* _YOUR TASK_
Write each entry out again verbatim, pictures excluded.
PROVIDED MATERIAL Start Marker
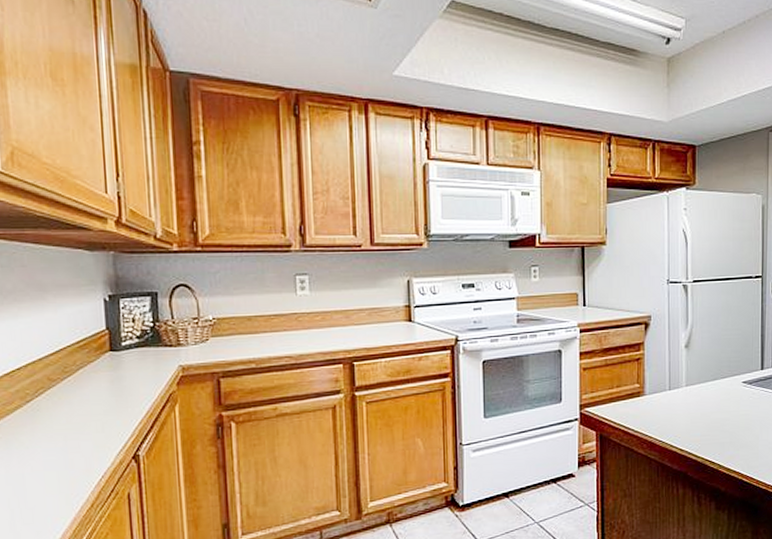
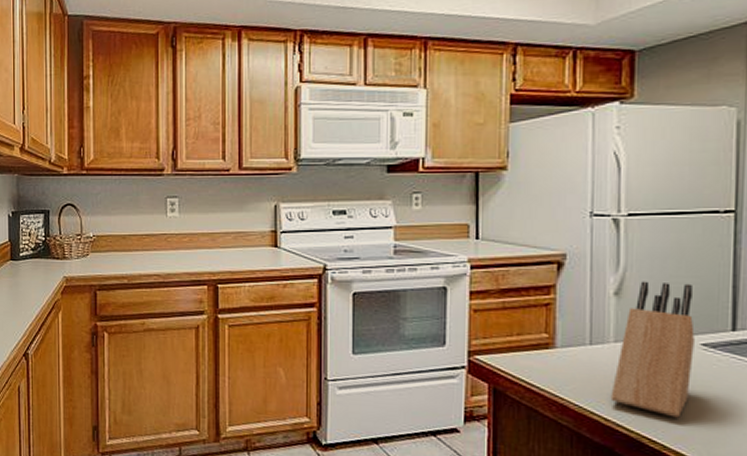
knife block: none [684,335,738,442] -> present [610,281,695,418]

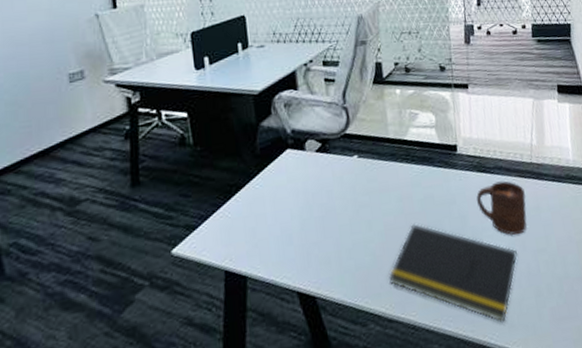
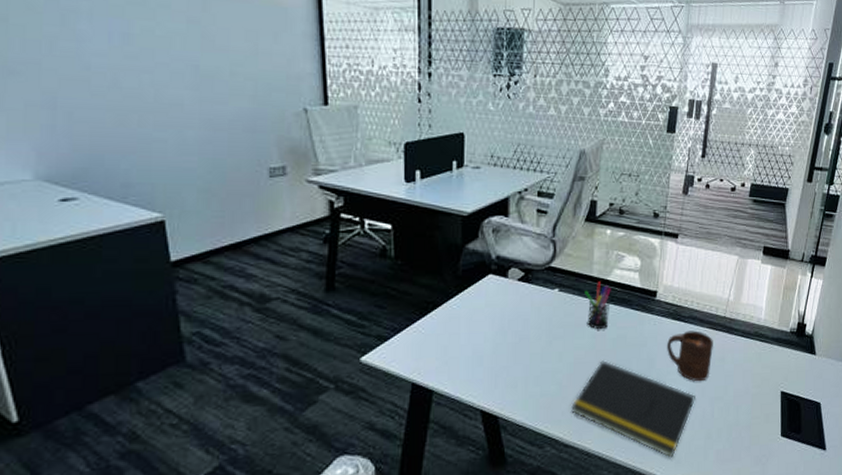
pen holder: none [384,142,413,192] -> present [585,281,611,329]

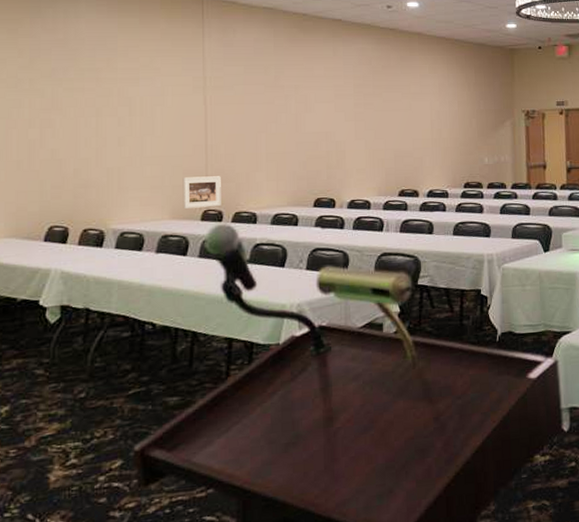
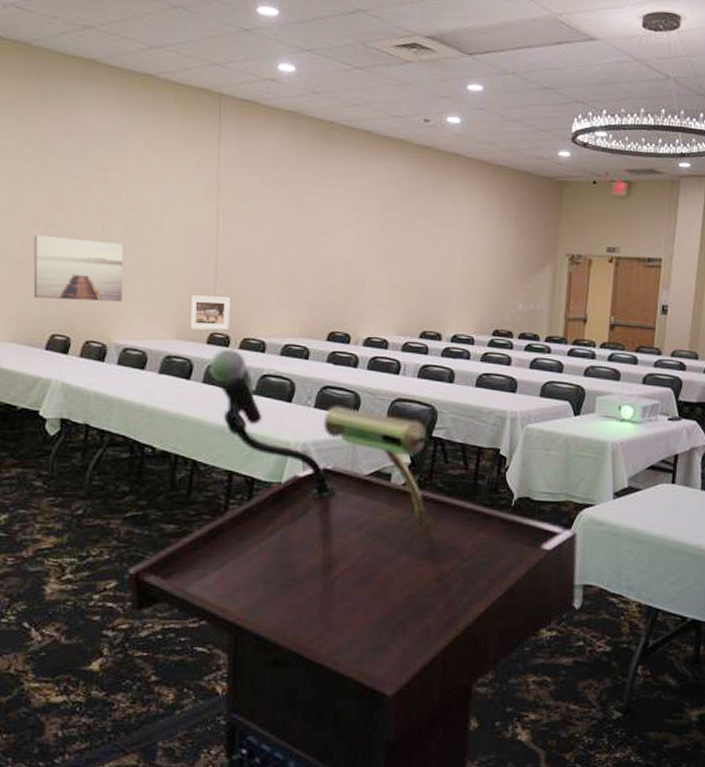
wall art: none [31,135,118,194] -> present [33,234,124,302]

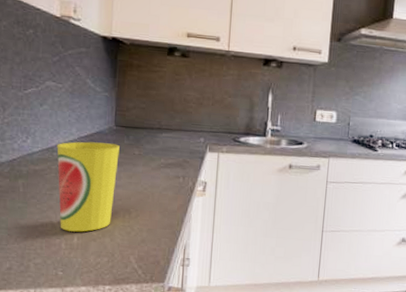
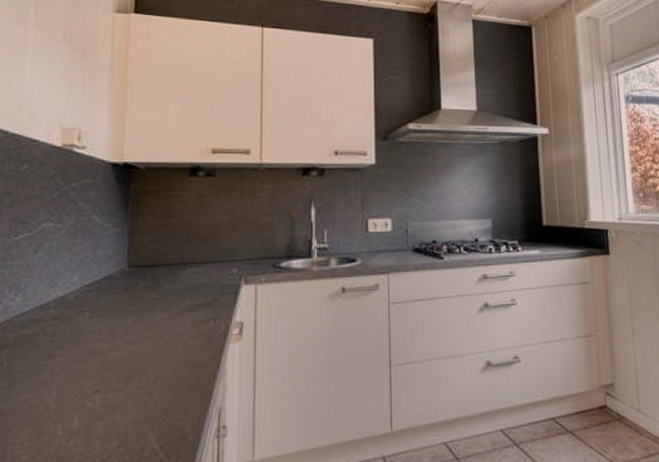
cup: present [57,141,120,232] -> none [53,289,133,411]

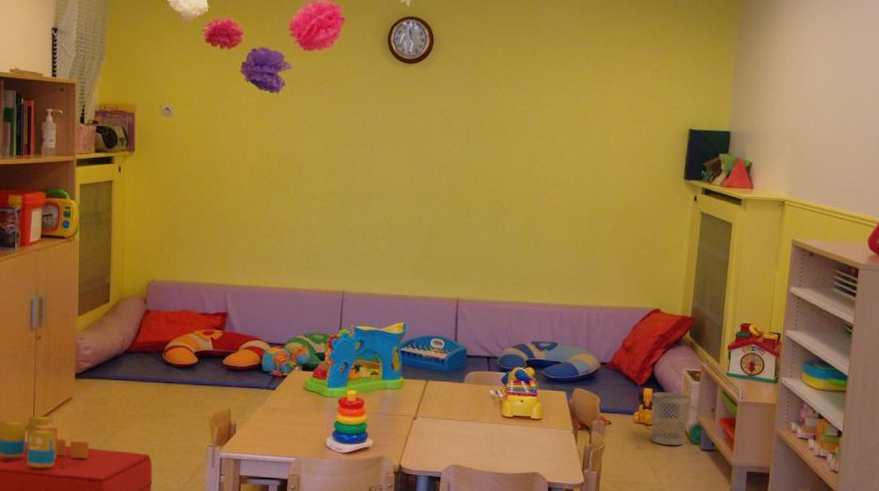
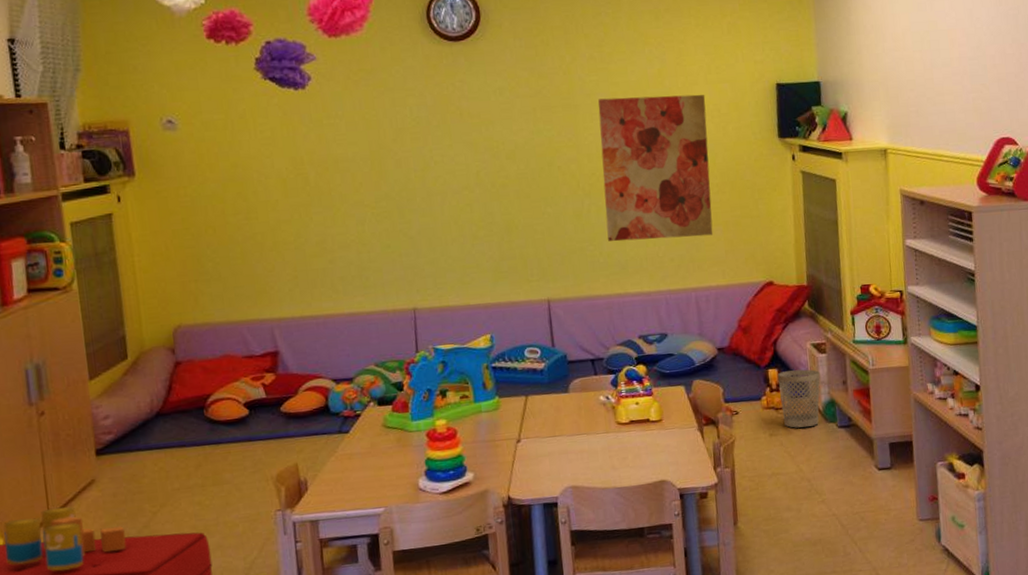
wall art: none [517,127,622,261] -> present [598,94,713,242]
PROVIDED MATERIAL End Marker
* _EXERCISE RESPONSE_
knife block: none [684,335,738,442] -> present [610,281,695,418]

pen holder: none [384,142,413,192] -> present [585,281,611,329]

wall art: none [31,135,118,194] -> present [33,234,124,302]

cup: present [57,141,120,232] -> none [53,289,133,411]

wall art: none [517,127,622,261] -> present [598,94,713,242]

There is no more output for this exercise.